__Directions__
- a) In the telecom glossary, rewrite the paragraph beginning "Usually used as a marketing term" as a short bulleted list that keeps its main facts.
- b) Translate this sentence from the telecom glossary into Spanish: "Subscribers changing service provider would be able to take their portable number with them and thus not have to change number when they changed network."
- c) In the telecom glossary, what is another name for the predictive dialler technique?

__Provided passage__

Point to Point Protocol

Most well known as a protocol that allows a computer to use a regular telephone line and a modem to make TCP/IP connections and thus be really and truly on the Internet.

 

Portable number

A telephone number that is part of a national numbering scheme but is not tied to a particular network operator. Subscribers changing service provider would be able to take their portable number with them and thus not have to change number when they changed network. See also Personal Number.

 

Portal

Usually used as a marketing term to describe a web site that is or is intended to be the first place people visit when using the web. Typically a portal site is a catalogue of web sites, a search engine, or both. A portal site may also offer email and other services to entice people to use that site as their main point entry (hence portal) to the web. An example is BTopenworld.

POP

 

Post Office Protocol

Refers to the way e-mail software such as Eudora gets mail from a mail server. When you obtain a SLIP, PPP, or shell account you almost always get a POP account with it, and it is this POP account that you tell your e-mail software to use to get your mail.

 

Predictive dialler

A mechanism for dialling calls automatically and handing them to agents for completion once the called number has answered. The dialler makes more calls than there are agents available, on the predicted basis that not all calls will mature and some will either fail in the network or go unanswered. The ratio of called dialled to agents available will vary according to the time of day and week and is held within the software. In the rare event of more calls maturing than there are unoccupied agents, an apology message is played out to the called party. The term power dialler is another name for the same technique.

__Source texts of formatted documents__
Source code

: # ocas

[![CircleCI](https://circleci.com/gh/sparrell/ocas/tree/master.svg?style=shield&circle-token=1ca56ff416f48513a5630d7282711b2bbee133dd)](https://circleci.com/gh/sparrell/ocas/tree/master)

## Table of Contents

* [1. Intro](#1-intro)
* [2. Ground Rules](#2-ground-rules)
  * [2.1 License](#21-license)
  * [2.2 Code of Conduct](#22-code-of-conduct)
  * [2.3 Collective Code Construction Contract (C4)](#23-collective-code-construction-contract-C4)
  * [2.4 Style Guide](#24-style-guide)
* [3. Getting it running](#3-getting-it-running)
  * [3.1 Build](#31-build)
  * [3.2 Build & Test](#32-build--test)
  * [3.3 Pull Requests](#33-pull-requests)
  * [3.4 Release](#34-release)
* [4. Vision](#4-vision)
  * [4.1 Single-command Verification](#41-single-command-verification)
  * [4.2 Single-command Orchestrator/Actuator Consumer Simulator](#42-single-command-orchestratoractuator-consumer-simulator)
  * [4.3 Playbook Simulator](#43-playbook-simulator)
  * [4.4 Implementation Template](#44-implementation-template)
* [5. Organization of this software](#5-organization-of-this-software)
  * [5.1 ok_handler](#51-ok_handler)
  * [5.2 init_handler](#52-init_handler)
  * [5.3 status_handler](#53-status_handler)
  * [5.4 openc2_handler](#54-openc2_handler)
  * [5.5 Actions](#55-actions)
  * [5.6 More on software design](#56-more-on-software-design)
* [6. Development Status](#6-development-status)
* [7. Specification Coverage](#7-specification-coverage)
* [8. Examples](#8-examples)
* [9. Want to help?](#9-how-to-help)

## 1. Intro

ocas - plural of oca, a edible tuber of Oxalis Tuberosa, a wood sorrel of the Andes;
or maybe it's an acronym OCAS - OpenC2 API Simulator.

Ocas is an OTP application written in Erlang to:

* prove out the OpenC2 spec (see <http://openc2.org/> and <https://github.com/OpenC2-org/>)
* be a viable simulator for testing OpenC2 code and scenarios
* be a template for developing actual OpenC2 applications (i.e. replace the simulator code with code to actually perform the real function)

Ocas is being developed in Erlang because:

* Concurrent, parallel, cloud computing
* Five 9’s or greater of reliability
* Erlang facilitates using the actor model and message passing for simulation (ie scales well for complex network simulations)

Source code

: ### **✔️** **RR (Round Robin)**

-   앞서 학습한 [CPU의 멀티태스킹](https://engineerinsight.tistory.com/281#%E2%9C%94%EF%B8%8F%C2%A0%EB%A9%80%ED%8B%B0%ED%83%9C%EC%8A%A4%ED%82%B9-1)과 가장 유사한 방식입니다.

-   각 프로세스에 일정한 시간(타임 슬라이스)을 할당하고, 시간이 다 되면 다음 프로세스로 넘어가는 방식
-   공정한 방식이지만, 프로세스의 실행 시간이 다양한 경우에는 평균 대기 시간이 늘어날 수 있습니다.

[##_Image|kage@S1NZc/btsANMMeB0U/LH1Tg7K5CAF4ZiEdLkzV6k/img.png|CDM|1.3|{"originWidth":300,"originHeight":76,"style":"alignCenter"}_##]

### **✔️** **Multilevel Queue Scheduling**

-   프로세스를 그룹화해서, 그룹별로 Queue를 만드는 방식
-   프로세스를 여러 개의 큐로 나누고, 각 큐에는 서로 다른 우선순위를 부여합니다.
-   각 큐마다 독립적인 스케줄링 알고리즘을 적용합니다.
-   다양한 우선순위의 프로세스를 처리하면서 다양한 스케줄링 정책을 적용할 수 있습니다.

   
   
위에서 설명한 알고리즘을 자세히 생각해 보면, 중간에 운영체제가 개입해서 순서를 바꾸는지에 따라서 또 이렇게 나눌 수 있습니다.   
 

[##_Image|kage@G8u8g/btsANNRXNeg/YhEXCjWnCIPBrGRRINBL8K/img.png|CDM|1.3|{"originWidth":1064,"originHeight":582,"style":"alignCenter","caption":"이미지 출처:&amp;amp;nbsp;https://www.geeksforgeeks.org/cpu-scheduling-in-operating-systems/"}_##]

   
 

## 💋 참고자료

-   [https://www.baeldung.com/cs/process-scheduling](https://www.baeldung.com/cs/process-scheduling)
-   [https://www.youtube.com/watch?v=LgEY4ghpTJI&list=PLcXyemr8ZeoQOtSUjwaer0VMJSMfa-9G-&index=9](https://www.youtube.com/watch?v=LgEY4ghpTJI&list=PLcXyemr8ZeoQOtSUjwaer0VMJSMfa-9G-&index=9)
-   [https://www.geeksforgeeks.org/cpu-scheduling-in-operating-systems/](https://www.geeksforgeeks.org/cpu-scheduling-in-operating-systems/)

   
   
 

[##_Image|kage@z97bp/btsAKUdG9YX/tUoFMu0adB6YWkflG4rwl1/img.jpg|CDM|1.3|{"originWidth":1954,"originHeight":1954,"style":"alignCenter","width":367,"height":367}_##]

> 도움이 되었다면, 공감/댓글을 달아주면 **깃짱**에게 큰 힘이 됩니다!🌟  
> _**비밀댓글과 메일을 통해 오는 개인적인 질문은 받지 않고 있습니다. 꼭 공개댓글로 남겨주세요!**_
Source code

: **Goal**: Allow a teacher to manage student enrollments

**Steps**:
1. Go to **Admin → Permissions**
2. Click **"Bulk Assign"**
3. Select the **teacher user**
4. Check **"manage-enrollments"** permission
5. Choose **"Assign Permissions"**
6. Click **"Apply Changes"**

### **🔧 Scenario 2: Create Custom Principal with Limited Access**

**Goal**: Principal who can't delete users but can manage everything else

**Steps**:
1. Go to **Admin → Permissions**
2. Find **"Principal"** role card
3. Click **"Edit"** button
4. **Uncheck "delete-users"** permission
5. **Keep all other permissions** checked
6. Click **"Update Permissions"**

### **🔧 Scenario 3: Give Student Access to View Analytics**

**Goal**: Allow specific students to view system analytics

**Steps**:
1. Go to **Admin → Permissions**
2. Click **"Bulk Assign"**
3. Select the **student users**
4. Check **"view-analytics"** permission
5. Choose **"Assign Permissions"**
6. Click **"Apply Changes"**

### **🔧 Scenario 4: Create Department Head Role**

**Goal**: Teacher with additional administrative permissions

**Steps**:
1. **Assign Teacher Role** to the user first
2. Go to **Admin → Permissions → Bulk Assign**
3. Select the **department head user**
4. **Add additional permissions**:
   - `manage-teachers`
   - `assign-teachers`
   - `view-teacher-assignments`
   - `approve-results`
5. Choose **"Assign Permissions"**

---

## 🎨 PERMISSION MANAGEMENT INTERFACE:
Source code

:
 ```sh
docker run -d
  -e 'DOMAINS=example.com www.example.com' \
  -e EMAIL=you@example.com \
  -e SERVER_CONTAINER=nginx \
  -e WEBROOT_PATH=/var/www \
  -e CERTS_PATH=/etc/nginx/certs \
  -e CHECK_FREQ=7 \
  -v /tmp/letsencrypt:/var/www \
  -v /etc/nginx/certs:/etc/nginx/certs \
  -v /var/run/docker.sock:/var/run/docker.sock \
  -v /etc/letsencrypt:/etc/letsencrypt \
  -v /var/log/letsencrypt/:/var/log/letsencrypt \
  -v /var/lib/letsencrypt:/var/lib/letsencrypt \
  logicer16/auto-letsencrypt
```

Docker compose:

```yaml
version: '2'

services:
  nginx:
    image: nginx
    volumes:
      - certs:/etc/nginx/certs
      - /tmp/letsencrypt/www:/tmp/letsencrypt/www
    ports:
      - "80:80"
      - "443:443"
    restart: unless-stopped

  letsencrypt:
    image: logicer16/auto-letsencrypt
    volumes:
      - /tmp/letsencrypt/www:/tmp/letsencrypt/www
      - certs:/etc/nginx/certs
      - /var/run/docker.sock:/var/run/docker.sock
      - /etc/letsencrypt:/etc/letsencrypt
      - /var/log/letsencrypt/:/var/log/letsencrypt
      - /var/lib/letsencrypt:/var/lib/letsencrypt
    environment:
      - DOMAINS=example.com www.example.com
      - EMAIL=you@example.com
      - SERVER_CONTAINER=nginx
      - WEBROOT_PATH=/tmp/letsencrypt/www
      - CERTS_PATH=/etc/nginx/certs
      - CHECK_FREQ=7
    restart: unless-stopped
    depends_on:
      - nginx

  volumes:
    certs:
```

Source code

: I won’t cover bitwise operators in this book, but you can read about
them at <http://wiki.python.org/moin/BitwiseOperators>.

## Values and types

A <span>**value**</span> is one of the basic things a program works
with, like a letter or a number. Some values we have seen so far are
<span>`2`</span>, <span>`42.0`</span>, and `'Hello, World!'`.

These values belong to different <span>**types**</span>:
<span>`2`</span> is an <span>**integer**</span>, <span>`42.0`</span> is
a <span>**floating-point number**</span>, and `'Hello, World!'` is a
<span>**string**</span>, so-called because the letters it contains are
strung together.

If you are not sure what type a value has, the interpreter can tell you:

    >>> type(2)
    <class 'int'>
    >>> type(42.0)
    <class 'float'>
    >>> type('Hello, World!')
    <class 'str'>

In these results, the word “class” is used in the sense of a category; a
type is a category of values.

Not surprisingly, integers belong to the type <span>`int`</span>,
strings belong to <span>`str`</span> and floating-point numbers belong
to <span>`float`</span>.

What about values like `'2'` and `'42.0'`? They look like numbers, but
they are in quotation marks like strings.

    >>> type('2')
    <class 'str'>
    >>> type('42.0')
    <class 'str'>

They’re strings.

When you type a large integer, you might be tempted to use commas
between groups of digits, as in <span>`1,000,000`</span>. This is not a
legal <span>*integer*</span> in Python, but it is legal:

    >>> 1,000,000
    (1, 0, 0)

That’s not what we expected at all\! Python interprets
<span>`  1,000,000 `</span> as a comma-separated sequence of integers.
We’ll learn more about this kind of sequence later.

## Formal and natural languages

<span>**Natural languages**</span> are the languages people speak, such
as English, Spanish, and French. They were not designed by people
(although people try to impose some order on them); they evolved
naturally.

__Numbered answers__
- a)
- "Portal" is usually a marketing term for a web site that is, or is meant to be, the first place people visit when using the web.
- A portal site is typically a catalogue of web sites, a search engine, or both.
- It may also offer email and other services to entice people to use it as their main point of entry to the web, which is where the name comes from.
- An example is BTopenworld.

- b) Los abonados que cambiaran de proveedor de servicios podrían llevarse consigo su número portátil y, por lo tanto, no tendrían que cambiar de número al cambiar de red.

- c) Power dialler.